The current health-care climate has created some new challenges for healthcare providers, Huebbers said, but the goal for BRF remains providing care for everyone in the community. “That includes the indigent folks, the Medicaid folks, as well as the person who has great insurance. That’s always been the history and the mission of the hospital. That’s something that we need to preserve and protect and to continue to move forward,” he said.

Huebbers is bringing a great amount of upper level medical center experience with him to his new post on Kings Highway. He was president of the Detroit Medical Center, a $3 billion facility serving a population of approximately 3 million. He’s also worked in San Antonio and with the Inova Health System in northern Virginia.

“I’ve been lucky enough to be part of teams that have really world-class physicians and medical care. I see the same thing here, even more so,” he said.

That potential is only part of the reason Huebbers returned to the South to take the helm of University Health. “I just decided that I wasn’t sure that I wanted to run a $3 billion organization [like Detroit Medical Center]. I wanted to have a nice little health system, but I also wanted to get involved in the community that I lived in.”

He believes he’ll have the opportunity in this area. He said University Health might be a surprise to local residents who aren’t aware of the changes that have been going on there in recent years. As part of his orientation to the new position, Huebbers has been meeting with department heads of the various clinical divisions of the system.

“I’ve been listening to some of the programs and services they offer. It is amazing. If I were to look down the road, I’d really see us positioned on not just a regional and state basis or even a multistate or national basis. It’s world-class medicine,” he said.

Huebbers said the facility attracts patients from all over the nation, even the world because it offers services that are not available in many places, or even anywhere else. His concern is that most of the local community isn’t even aware of what University Health has and is accomplishment.
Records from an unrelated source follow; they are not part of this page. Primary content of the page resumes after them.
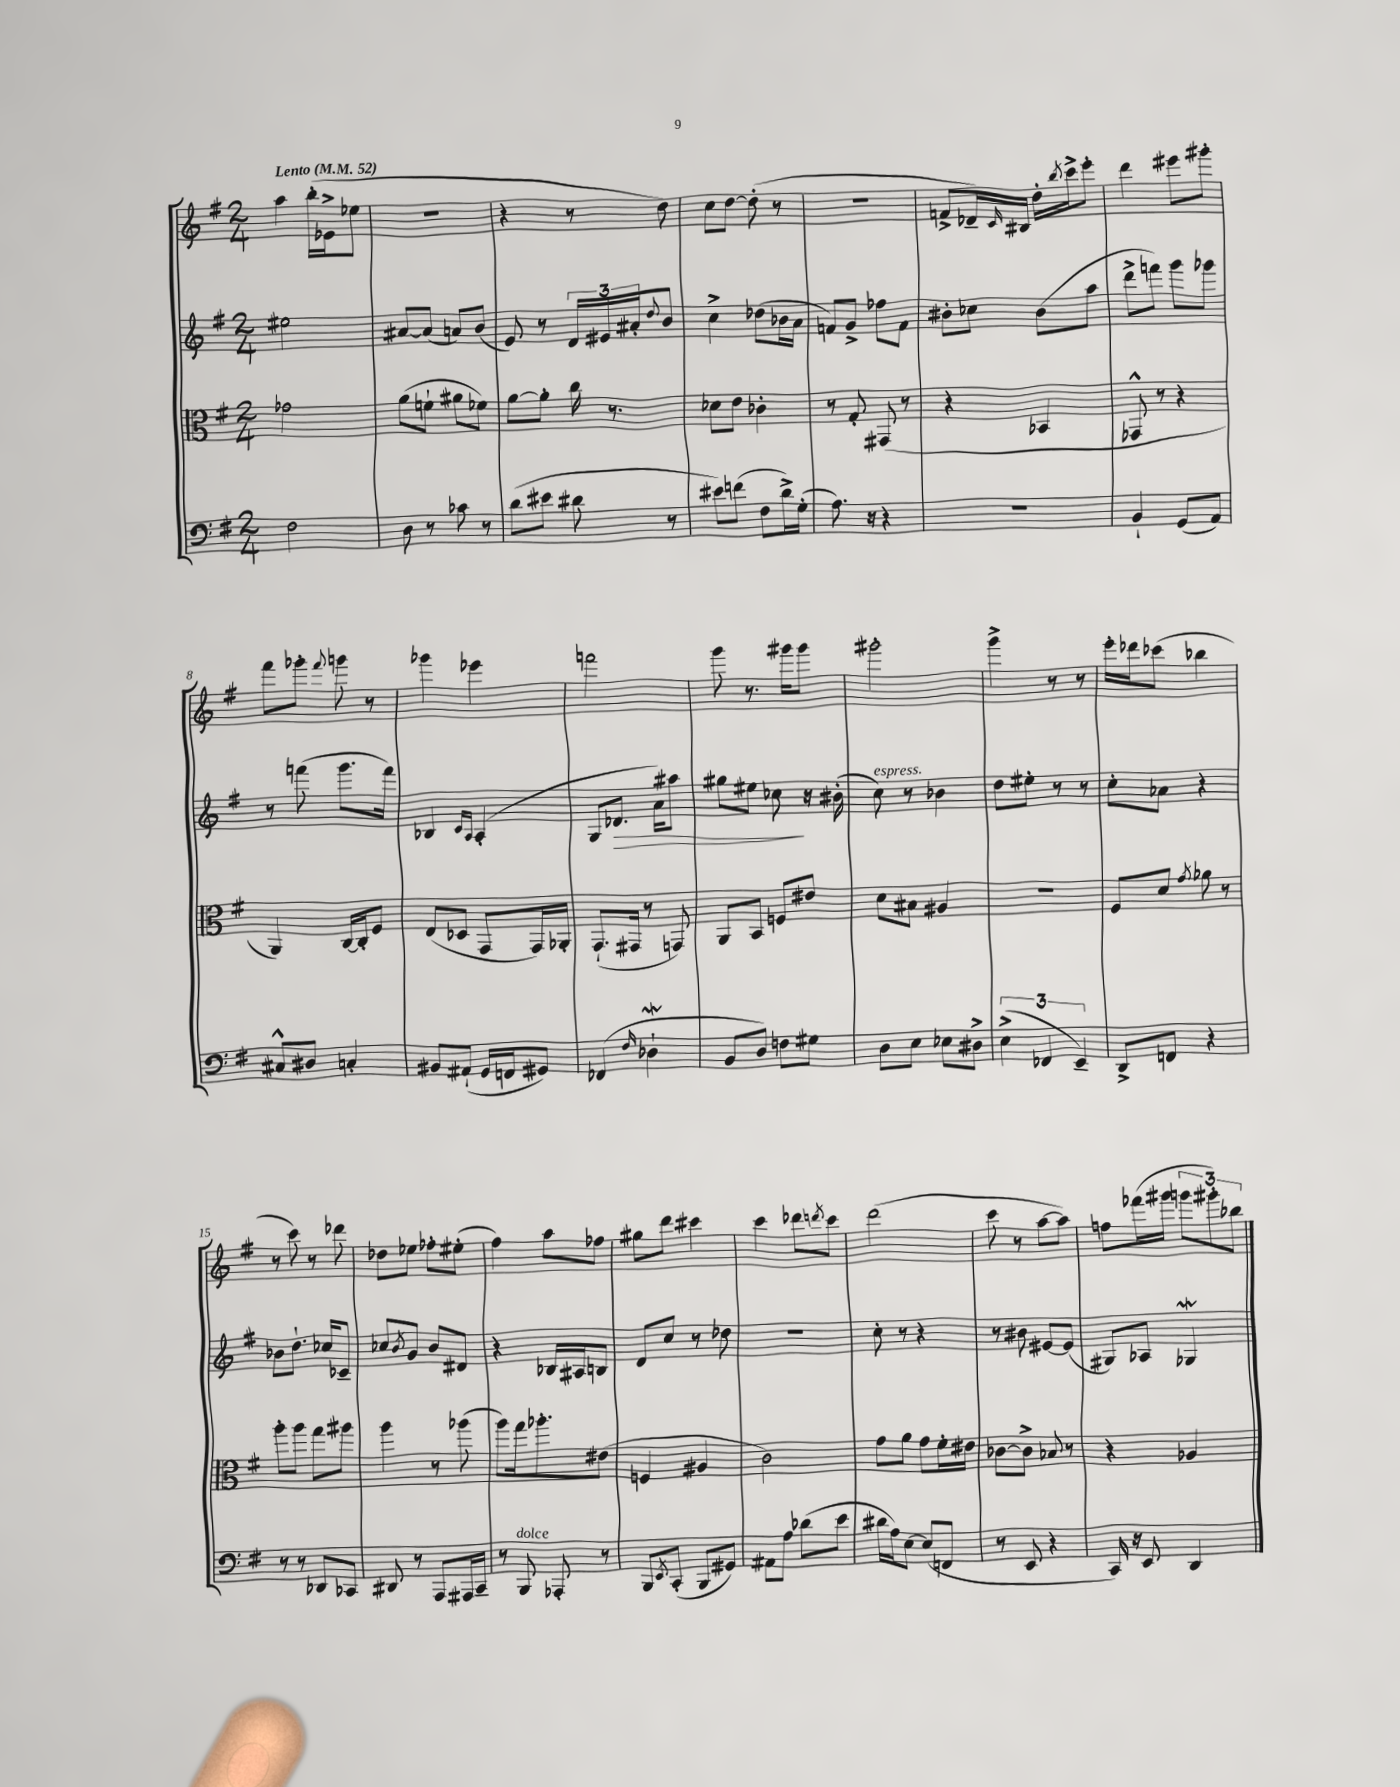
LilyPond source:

<<
\new StaffGroup <<
\new Staff = "s0" {
    \clef treble \key g \major \numericTimeSignature \time 2/4 \tempo "Lento" 4 = 52
    a''4 b''16-.( ees'16-> ees''8 |
    r2 |
    r4 r8 d''8) |
    c''8 d''8~ d''8-.( r8 |
    R2 |
    f'8-> des'16--) \grace { c'16 } bis16 d''16-. \acciaccatura { b''8 } c'''16-> e'''8-. |
    d'''4 eis'''8 gis'''8-. |
    fis'''8 ges'''8-. \appoggiatura { fis'''8 } g'''8 r8 |
    ges'''4 ees'''4 |
    f'''2 |
    g'''8 r8. gis'''16 gis'''8 |
    gis'''2-. |
    g'''4-> r8 r8 |
    e'''16-. des'''16 ces'''8( bes''4 |
    r8 c'''8) r8 des'''8 |
    des''8 ees''8 fes''8-. eis''8-.( |
    fis''4) a''8 fes''8 |
    gis''8 d'''8 cis'''4 |
    c'''4 des'''8 \acciaccatura { d'''8 } c'''8 |
    d'''2( |
    c'''8 r8 a''8~ a''8) |
    f''8 fes'''16( gis'''16 \tuplet 3/2 { g'''8 gis'''8-.) bes''8 } \bar "|." |
}
\new Staff = "s1" {
    \clef treble \key g \major \numericTimeSignature \time 2/4
    eis''2 |
    ais'8~ ais'8( a'8) b'8( |
    e'8) r8 \tuplet 3/2 { d'16 eis'16 ais'16-. } \appoggiatura { d''8 } b'8 |
    c''4-> des''8( bes'16 a'16 |
    f'8) g'8-> fes''8 f'8 |
    bis'8-. ces''8 bis'8( a''8 |
    d'''8-> f'''8) g'''8 ges'''8 |
    r8 f'''8( g'''8. f'''16) |
    bes4 \grace { c'16 a16 } a4-.( |
    g8 des'8.\> a'16) ais''8 |
    gis''8 eis''8 ces''8\! r16 bis'16-.( |
    c''8^\markup { \italic "espress." }) r8 bes'4 |
    d''8 eis''8-. r8 r8 |
    c''8-. aes'8 r4 |
    bes'8 d''8.-! ces''16 ces'8-- |
    ces''8 \acciaccatura { b'8 } g'8 b'8 dis'8 |
    r4 bes16 ais16 b8 |
    d'8 c''8 r8 des''8 |
    r2 |
    c''8-. r8 r4 |
    r8 bis'8 eis'8~ eis'8( |
    gis8) aes8 ges4\mordent \bar "|." |
}
\new Staff = "s2" {
    \clef alto \key g \major \numericTimeSignature \time 2/4
    ges'2 |
    a'8( f'8-! ais'8 fes'8) |
    a'8~ a'8-. c''16 r8. |
    des'8 e'8 ces'4-. |
    r8 g8-. gis,8( r8 |
    r4 bes,4 |
    ges,8-^ r8 r4 |
    a,4) c16~ c16-. fis8 |
    e8( des8 g,8 g,16) aes,16-. |
    g,8.-!( gis,16 r8 g,8) |
    a,8 b,8 f8 eis'8 |
    d'8 bis8 ais4 |
    R2 |
    fis8 d'8 \acciaccatura { g'8 } aes'8 r8 |
    a''8-. a''8 g''8 ais''8 |
    a''4 r8 aes''8( |
    a''8) g''16 aes''8.-. eis'8( |
    f4 ais4 |
    c'2) |
    g'8 a'8 g'8 fis'16-. eis'16 |
    ces'8~ ces'8-> bes8 r8 |
    r4 aes4 \bar "|." |
}
\new Staff = "s3" {
    \clef bass \key g \major \numericTimeSignature \time 2/4
    fis2 |
    d8 r8 ces'8 r8 |
    d'8( eis'8 dis'8 r8 |
    eis'8) f'8( fis8 d'16->) g16-.( |
    a8.) r16 r4 |
    R2 |
    b,4-! g,8( a,8) |
    cis8-^ dis8 c4-. |
    bis,8 ais,8-!( g,16 f,16 gis,8) |
    fes,4( \grace { fis16 } des4-!\mordent |
    b,8 d8) f8 gis8 |
    d8 e8 ees8 dis8-> |
    \tuplet 3/2 { e4->( fes,4 e,4--) } |
    d,8-> f,8 r4 |
    r8 r8 des,8 ces,8 |
    dis,8 r8 a,,8 ais,,16 c,16-- |
    r8 b,,8^\markup { \italic "dolce" } aes,,8-. r8 |
    b,,8 \acciaccatura { e,8 } c,8-.( b,,8 gis,8) |
    ais,8 a8 des'8( e'8 |
    dis'16 a16) e8~ e8( f,8 |
    r8 e,8 r4 |
    c,16) r16 e,8 d,4 \bar "|." |
}
>>
>>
“We need to tell the world that right in your own back yard you’ve got a worldclass medical center. I think a lot of people think of it as where the poor people go. It’s where everybody goes,” he said.
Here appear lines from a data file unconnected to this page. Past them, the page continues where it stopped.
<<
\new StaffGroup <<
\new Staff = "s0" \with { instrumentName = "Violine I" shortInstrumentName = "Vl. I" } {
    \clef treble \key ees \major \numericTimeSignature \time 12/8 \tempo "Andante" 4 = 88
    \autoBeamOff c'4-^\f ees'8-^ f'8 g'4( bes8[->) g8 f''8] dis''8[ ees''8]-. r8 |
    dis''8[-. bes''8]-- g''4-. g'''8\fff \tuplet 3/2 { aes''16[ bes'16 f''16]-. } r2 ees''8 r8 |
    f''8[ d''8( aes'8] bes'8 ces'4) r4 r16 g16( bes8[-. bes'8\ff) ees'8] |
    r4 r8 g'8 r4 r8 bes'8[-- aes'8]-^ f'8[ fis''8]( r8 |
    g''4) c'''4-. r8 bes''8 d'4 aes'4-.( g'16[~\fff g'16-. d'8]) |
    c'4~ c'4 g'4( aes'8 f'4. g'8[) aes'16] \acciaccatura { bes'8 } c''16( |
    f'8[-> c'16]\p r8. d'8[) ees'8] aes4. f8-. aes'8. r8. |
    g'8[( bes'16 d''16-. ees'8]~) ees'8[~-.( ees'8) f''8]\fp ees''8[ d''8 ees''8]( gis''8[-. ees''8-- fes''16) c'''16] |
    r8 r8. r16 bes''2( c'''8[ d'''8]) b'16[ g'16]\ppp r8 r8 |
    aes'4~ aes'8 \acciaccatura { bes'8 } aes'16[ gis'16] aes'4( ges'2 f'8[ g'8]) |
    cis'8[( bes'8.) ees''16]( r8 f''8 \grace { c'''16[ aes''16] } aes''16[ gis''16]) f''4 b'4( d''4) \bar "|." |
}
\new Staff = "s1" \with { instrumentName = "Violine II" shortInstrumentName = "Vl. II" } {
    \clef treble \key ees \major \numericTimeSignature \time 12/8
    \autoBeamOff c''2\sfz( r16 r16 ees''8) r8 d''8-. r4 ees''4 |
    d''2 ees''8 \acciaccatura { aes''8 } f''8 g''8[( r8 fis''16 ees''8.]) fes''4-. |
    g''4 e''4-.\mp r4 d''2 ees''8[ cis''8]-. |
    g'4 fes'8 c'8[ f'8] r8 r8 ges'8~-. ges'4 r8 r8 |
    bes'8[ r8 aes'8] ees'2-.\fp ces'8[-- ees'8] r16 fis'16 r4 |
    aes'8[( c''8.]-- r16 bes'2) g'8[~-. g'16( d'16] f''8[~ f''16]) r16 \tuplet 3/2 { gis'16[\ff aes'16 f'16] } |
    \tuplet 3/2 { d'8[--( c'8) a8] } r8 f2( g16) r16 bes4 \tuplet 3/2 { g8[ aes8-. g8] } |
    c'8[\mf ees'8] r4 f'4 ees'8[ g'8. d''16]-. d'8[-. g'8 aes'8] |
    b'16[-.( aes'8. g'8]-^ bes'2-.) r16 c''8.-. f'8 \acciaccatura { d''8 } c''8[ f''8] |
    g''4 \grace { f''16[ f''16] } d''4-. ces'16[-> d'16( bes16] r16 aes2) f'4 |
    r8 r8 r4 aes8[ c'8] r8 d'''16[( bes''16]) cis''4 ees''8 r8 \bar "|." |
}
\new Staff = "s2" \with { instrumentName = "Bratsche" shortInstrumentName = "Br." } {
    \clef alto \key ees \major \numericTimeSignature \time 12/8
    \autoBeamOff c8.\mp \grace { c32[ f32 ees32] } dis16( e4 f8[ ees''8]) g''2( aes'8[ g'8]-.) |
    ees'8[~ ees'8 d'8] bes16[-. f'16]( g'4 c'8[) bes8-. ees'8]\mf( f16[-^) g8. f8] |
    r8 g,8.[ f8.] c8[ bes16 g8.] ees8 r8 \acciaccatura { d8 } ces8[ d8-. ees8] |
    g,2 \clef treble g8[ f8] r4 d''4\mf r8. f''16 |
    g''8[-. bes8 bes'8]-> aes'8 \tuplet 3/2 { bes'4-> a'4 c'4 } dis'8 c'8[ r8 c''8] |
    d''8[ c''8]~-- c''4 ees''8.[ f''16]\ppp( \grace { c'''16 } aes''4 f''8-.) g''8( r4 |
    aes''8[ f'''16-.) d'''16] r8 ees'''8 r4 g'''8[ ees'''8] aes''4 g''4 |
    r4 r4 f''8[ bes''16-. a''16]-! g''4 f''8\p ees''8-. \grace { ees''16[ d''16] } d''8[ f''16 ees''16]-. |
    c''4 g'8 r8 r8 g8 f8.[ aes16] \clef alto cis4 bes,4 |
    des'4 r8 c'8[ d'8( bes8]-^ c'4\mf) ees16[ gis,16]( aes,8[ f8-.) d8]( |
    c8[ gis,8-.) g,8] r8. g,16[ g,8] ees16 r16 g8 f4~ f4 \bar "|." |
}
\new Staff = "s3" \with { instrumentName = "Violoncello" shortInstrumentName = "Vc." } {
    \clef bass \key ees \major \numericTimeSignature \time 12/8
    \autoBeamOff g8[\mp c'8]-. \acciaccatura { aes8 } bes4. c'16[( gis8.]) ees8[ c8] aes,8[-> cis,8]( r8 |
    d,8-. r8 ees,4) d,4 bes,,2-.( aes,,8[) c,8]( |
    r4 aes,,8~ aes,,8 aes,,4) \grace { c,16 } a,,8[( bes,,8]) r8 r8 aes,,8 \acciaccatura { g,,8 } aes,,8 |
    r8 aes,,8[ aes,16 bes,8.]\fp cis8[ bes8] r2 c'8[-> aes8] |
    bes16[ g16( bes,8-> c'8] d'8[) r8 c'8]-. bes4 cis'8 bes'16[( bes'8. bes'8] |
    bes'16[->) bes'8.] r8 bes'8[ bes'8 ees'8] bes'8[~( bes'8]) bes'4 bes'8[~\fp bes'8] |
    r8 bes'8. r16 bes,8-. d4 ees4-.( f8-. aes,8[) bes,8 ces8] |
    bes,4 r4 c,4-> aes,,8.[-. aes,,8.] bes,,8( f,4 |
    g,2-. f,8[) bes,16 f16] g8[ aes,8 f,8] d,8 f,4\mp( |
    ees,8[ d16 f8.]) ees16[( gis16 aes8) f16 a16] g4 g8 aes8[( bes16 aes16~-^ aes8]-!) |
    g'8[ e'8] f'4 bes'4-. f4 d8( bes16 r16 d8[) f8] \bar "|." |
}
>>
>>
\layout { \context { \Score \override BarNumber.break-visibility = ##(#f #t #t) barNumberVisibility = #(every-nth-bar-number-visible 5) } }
Huebbers said the community’s lack of understanding about University Health’s contribution to health care is what has surprised him most in his short time here. “You’ve got a big city, world-class medical center in a relatively small community,” he said. “When you look at the facilities that provide that world-class medicine, they’re generally in much bigger cities. Here you’ve got a great little community and an amazing medical center. I think people would be surprised to find the programs that we have in their own backyard.”

As for his personal side, Huebbers said he loves the South, having spent three years in San Antonio and is happy to be back. “It’s like they say about Texas: I wasn’t born there, but I got there as quick as I could.”